Extracted entries »
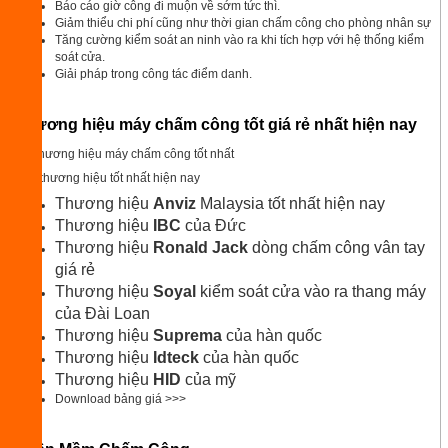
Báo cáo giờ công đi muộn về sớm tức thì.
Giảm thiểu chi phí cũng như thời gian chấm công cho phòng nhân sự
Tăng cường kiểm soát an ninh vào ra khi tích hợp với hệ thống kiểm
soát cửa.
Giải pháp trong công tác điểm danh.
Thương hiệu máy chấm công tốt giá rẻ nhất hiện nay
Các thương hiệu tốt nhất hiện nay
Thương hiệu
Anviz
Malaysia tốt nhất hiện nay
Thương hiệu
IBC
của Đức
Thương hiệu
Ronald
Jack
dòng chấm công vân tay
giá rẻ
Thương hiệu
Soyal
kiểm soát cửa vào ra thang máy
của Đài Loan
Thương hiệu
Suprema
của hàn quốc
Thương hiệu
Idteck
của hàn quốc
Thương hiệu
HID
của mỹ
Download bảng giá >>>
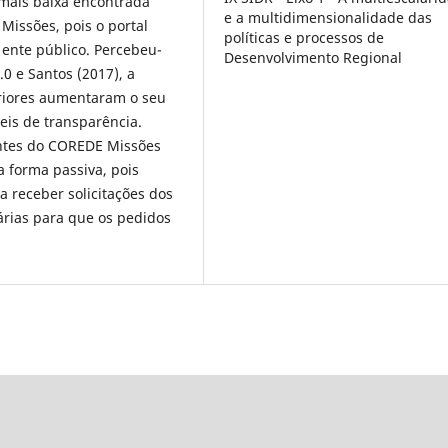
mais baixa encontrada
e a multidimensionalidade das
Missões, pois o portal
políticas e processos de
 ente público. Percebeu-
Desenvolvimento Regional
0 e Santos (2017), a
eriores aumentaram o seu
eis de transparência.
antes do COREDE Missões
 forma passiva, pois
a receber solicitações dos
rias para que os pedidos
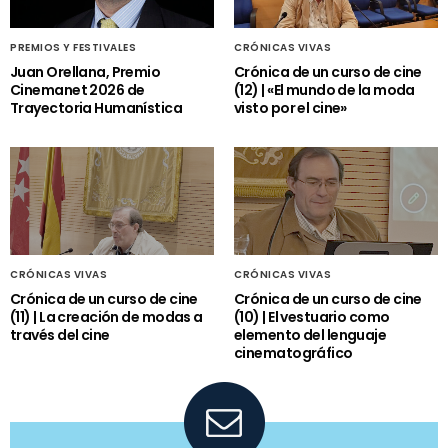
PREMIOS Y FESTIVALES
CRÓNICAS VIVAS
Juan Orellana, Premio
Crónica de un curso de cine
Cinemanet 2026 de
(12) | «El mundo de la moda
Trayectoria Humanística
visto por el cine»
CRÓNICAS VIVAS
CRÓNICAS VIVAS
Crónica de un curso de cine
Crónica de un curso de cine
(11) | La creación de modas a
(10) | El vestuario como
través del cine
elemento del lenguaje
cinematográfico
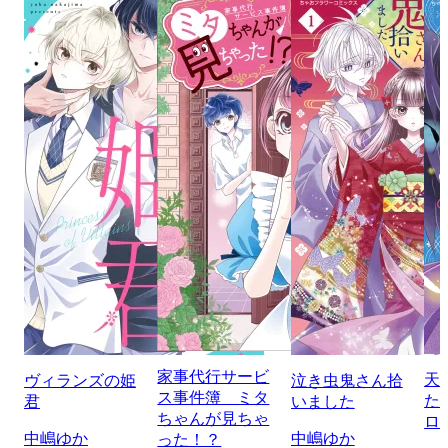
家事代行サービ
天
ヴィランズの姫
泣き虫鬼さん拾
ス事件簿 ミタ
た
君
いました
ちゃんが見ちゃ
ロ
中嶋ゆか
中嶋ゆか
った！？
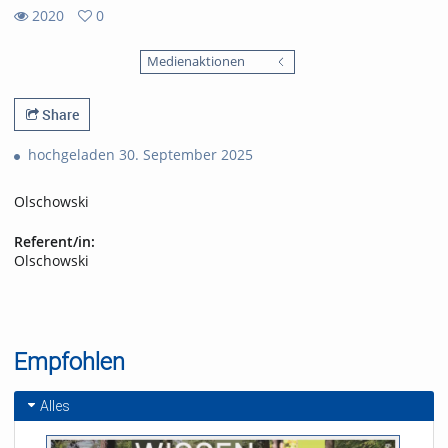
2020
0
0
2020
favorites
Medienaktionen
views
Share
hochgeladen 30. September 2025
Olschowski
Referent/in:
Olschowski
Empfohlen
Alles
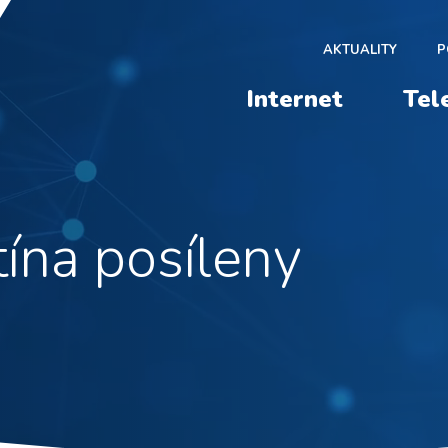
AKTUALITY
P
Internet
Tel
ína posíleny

What is being asked »
Among the lines in the material above, some may hold "soát". State how many do, and add nothing.

Answer to this task »
3